Critique : C.R.A.Z.Y.

Ilan Ferry | 1 mai 2006
Ilan Ferry | 1 mai 2006

Famille je vous hais… tel est le postulat de départ de C.R.A.Z.Y, qui retrace, sur près de 30 ans, l'histoire d'une famille dysfonctionnelle au pays des caribous. Coups de cœurs et coups de gueule, le réalisateur Jean Marc Vallée déroule sur plus de deux heures une saga familiale faite de bruit et de fureur saupoudré d'un zeste d'humour grinçant. De là à dire que C.R.A.Z.Y. est le remède idéale à la mélancolie, il y a un fossé que le réalisateur se garde bien de franchir.

« Aussi loin que je me souvienne j'ai toujours détesté Noël », cette première phrase déclamée sur un ton monocorde familier aux amateurs de V.F. Québécoise annonce d'emblée la couleur : C.R.A.Z.Y. sera une chronique cinglante ou ne sera pas ! Père autoritaire, mère surprotectrice et fistons en totale roue libre, bienvenue dans la famille québécoise où Je t'aime se dit à grands renforts de cris et de baffes. Ainsi, la première partie du film joue la carte de la chronique douce amère et réussit à nous emporter dans les tumultes de cette famille pas comme les autres grâce à une bande son particulièrement réussie où les morceaux de musique, parfaitement à leurs places, sont définis comme autant de phases identitaires par lesquelles passe le personnage principal. Des années 60 à 80 (voire 90), c'est tout un pan de l'histoire qui nous est dévoilée à travers un Canada de carte postale ressemblant à s'y méprendre aux banlieues américaines sauf qu'ici, le réalisateur s'attache plus à faire la radiographie d'une famille que d'une époque. De fait, dès le début C.R.A.Z.Y. nous embarque immédiatement par son rythme parfaitement dosé et ses personnages attachants, mais force est de reconnaître que l'illusion est de courte durée.
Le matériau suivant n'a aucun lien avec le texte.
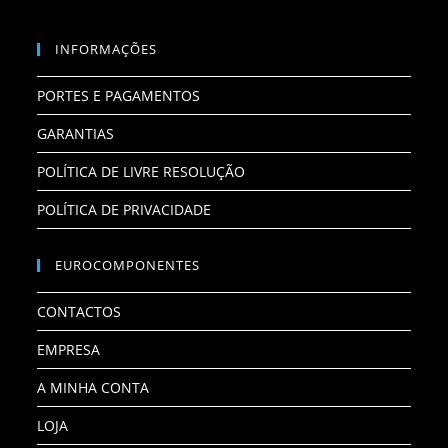
INFORMAÇÕES
PORTES E PAGAMENTOS
GARANTIAS
POLÍTICA DE LIVRE RESOLUÇÃO
POLÍTICA DE PRIVACIDADE
EUROCOMPONENTES
CONTACTOS
EMPRESA
A MINHA CONTA
LOJA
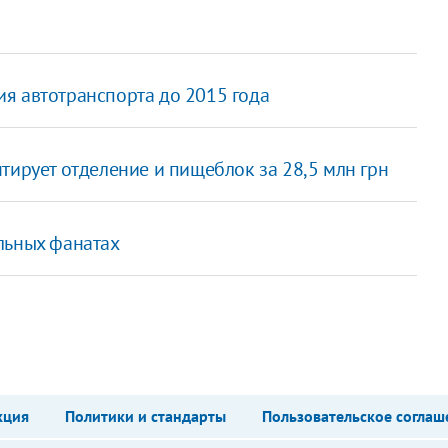
я автотранспорта до 2015 года
тирует отделение и пищеблок за 28,5 млн грн
льных фанатах
кция
Политики и стандарты
Пользовательское соглаш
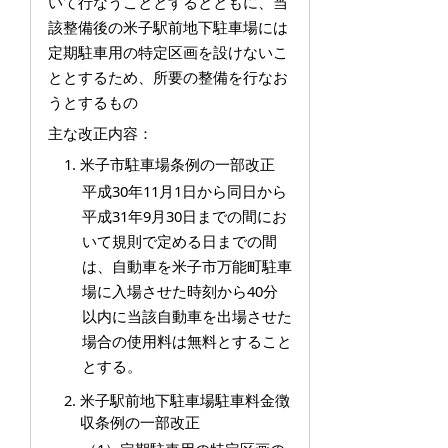
いて行なうこととするとともに、当
該整備後の米子駅前地下駐車場には
定期駐車用の特定区画を設けないこ
ととするため、所要の整備を行なお
うとするもの
主な改正内容：
米子市駐車場条例の一部改正
平成30年11月1日から同日から
平成31年9月30日までの間にお
いて規則で定める日までの間
は、自動車を米子市万能町駐車
場に入場させた時刻から40分
以内に当該自動車を出場させた
場合の使用料は無料とすること
とする。
米子駅前地下駐車場駐車料金徴
収条例の一部改正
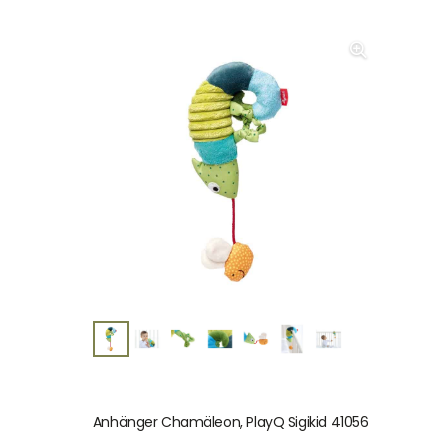
Anhänger Chamäleon, PlayQ Sigikid 41056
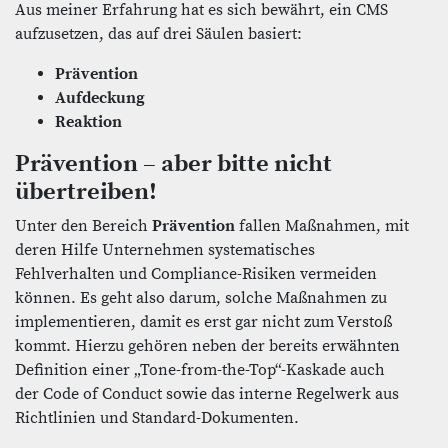
Aus meiner Erfahrung hat es sich bewährt, ein CMS
aufzusetzen, das auf drei Säulen basiert:
Prävention
Aufdeckung
Reaktion
Prävention – aber bitte nicht
übertreiben!
Unter den Bereich
Prävention
fallen Maßnahmen, mit
deren Hilfe Unternehmen systematisches
Fehlverhalten und Compliance-Risiken vermeiden
können. Es geht also darum, solche Maßnahmen zu
implementieren, damit es erst gar nicht zum Verstoß
kommt. Hierzu gehören neben der bereits erwähnten
Definition einer „Tone-from-the-Top“-Kaskade auch
der Code of Conduct sowie das interne Regelwerk aus
Richtlinien und Standard-Dokumenten.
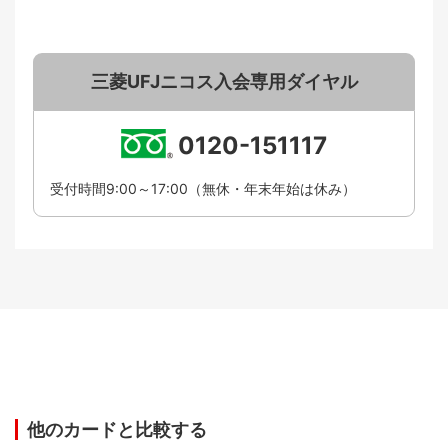
三菱UFJニコス入会専用ダイヤル
0120-151117
受付時間9:00～17:00（無休・年末年始は休み）
他のカードと比較する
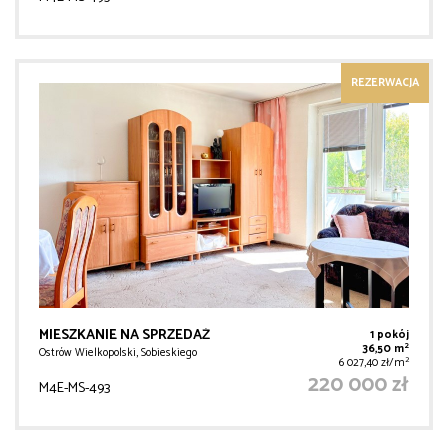
REZERWACJA
MIESZKANIE NA SPRZEDAŻ
1 pokój
2
36,50 m
Ostrów Wielkopolski, Sobieskiego
2
6 027,40 zł/m
220 000 zł
M4E-MS-493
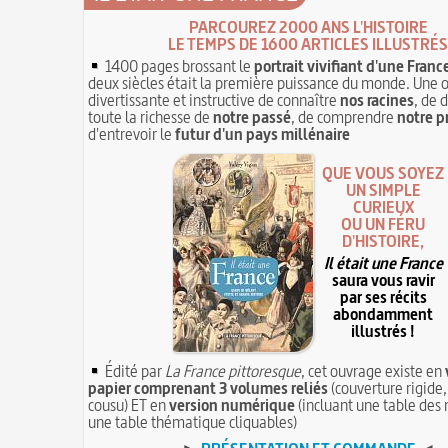
PARCOUREZ 2000 ANS L'HISTOIRE
LE TEMPS DE 1600 ARTICLES ILLUSTRÉS
1400 pages brossant le
portrait vivifiant d'une Franc
deux siècles était la première puissance du monde. Une 
divertissante et instructive de connaître
nos racines
, de 
toute la richesse de
notre passé
, de comprendre
notre p
d'entrevoir le
futur d'un pays millénaire
QUE VOUS SOYEZ
UN SIMPLE
CURIEUX
OU UN FÉRU
D'HISTOIRE,
Il était une France
saura vous ravir
par ses récits
abondamment
illustrés !
Édité par
La France pittoresque
, cet ouvrage existe en
papier comprenant 3 volumes reliés
(couverture rigide,
cousu) ET en
version numérique
(incluant une table des 
une table thématique cliquables)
En adoptant le point de vue de Zach, jeune garçon confronté à la confusion des sentiments et à l'incompréhension grandissante de son père, le réalisateur prend le risque de laisser de coté les autres membres (pourtant croustillants) de cette trop nombreuse tribu, ces derniers s'effaçant rapidement au profit d'un trio formé par Zach, son frère Raymond et leur père Gervais. Ce qui commençait alors comme le portrait au vitriol d'une famille pas si ordinaire que ça, se transforme en autopsie des états d'âme de deux frères (la petite famille en compte tout de même cinq !) en perpétuelle quête d'identité pour l'un, et de reconnaissance pour l'autre. Dès lors le spectateur a l'impression de se retrouver devant un long épisode des Années coup de cœur avec une pointe de cynisme en plus. De fait, après avoir vibré au rythme des émois de Zach, le spectateur se surprend à regarder sa montre et à se désintéresser de plus en plus du sort des personnages. La faute en incombe à des enjeux de plus en plus nébuleux (l'homosexualité plus ou moins refoulé de Zach, la dérive de Raymond) et passée la première heure, un sentiment de flottement se fait douloureusement sentir, le film ne se reprenant que lors d'une dernière partie à la conclusion trop hâtive.

Belle chronique nostalgique, C.R.A.Z.Y. montre rapidement ses limites au-delà de l'aspect nostalgie parfaitement retranscrit dans une première partie où onirisme et réalité de moins en moins édulcorée se conjuguent parfaitement. Dommage tant le réalisateur a su efficacement traduire son propos grâce à de belles idées (l'opposition entre le « Emmenez-moi » de Charles Aznavour chanté par le père et « Space Odity » de David Bowie que Zach écoute inlassablement) et des effets de style intéressants à défaut d'être totalement à leur place. Même si C.R.A.Z.Y. n'est pas la claque annoncée il tient de belles promesses empruntant aussi bien au cinéma de Martin Scorsese qu'à celui de Paul Thomas Anderson, il ne reste plus au réalisateur qu'à se démarquer de ses illustres modèles.